Despite its potential as an antihypertensive agent in adults, the response to fenoldopam in children appears variable [21, 24, 25]. Dopamine receptor system in children may be less developed compared to adults. Moreover, children might have a different drug metabolism, potentially necessitating higher doses than those established for adults [26]. Two of the largest studies investigating the use of fenoldopam for BP control in children to limit blood loss during surgical procedures, reported an effective drug dosage range notably higher in pediatric patients undergoing anesthesia and surgery (0.8–1.2 μg/kg/min) compared to the range reported for adults (0.05–0.3 μg/kg/min) [17, 26]. However, the recommended maximum dosage is 0.8 mcg/kg/min in children, in contrast to a maximum of 1.6 mcg/kg/min in adults [27].

These discrepancies highlight the importance of tailored approaches to pediatric hypertension management and emphasizes the necessity of more targeted research to elucidate the effectiveness of fenoldopam in children.

In studies focusing on pharmacodynamic and pharmacokinetic properties involving a fixed fenoldopam dose, the incidence of adverse events was increased when dosages were higher than 0.8 mcg/kg/min [18, 27,28,29]. In our study population, we observed mild side effects with hypotension occurring in 6% of patients, which resolved in all cases upon discontinuation of the infusion. Of note, no patients with a median BP drop > 25% demonstrated any clinically evident side effects. Notably, the median dose of fenoldopam in these cases was 0.8 mcg/kg/min, which aligns with previous research, although it was comparable to patients who did not experience hypotension. Hypokalemia was observed in 13% of cases, a result that is in line with previous findings in studies in adults [28]. However, in this specific population of patients, several factors might contribute to inducing hypokalemia, including the use of loop diuretics or potentially inadequate potassium replacement in intravenous fluids.

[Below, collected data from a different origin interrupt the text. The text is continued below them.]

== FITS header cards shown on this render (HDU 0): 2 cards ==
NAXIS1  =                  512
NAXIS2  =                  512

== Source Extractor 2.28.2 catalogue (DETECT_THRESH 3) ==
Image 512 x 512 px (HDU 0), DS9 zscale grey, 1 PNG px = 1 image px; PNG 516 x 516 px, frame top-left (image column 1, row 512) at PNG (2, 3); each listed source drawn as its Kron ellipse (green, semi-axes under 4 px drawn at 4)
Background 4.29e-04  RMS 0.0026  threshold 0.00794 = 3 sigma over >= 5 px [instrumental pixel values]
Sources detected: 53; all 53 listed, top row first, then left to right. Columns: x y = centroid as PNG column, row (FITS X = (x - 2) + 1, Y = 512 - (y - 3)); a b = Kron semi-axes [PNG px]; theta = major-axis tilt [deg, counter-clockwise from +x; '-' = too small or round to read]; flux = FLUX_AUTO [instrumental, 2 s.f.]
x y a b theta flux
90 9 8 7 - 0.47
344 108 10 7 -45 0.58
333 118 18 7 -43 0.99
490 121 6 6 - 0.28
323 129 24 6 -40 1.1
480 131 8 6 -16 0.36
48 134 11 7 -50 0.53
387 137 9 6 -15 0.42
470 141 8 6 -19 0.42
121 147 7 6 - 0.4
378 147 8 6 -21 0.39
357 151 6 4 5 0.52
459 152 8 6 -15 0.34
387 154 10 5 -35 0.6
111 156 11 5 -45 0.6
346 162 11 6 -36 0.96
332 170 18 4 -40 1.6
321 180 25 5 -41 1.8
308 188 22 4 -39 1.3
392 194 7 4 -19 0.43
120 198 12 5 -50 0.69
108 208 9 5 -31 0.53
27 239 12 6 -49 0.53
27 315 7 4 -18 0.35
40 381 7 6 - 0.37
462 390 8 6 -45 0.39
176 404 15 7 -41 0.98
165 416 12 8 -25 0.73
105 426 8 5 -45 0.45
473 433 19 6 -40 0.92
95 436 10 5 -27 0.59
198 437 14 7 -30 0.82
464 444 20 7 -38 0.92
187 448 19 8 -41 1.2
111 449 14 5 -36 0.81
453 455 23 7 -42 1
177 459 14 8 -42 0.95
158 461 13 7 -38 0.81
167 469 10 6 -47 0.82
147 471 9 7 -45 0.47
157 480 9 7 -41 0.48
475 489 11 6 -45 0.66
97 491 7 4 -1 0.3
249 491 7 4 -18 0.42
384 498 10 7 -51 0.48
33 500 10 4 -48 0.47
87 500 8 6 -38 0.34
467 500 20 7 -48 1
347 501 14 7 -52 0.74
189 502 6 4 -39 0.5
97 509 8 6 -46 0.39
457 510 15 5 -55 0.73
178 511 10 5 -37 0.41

Our study has several limitations. It is a retrospective analysis, which means that it relies on a review of medical charts to retrieve data that may be subjected to reporting bias. Additionally, this study is observational, offering insights into real-world scenarios but without the controlled conditions of a clinical trial. Furthermore, the study involves a single cohort of patients, which may limit the generalizability of the findings to a broader population. The overall sample size is relatively small, and it is important to note that 67% of patients received two or more anti-hypertensive medications during fenoldopam infusion, introducing potential confounding variables that could affect results. These limitations underline the need for further research and the cautious interpretation of the study's outcomes. Comparative studies, specifically those comparing fenoldopam with other antihypertensive agents, would be invaluable in enhancing our understanding of the most effective and safe treatments for hypertensive crises in this pediatric population.

Conclusions

This study provides compelling evidence to suggest that fenoldopam is an effective and well-tolerated medication for the initial management of hypertensive crises in children afflicted by kidney conditions. An initial maximal dose of 0.2 mcg/kg/min should be administered in the first 8 h maintaining a strict BP monitoring in order to identify a possible excessive drop pressure in the first hours of infusion. Further prospective and multicenter investigations are necessary to confirm our preliminary results.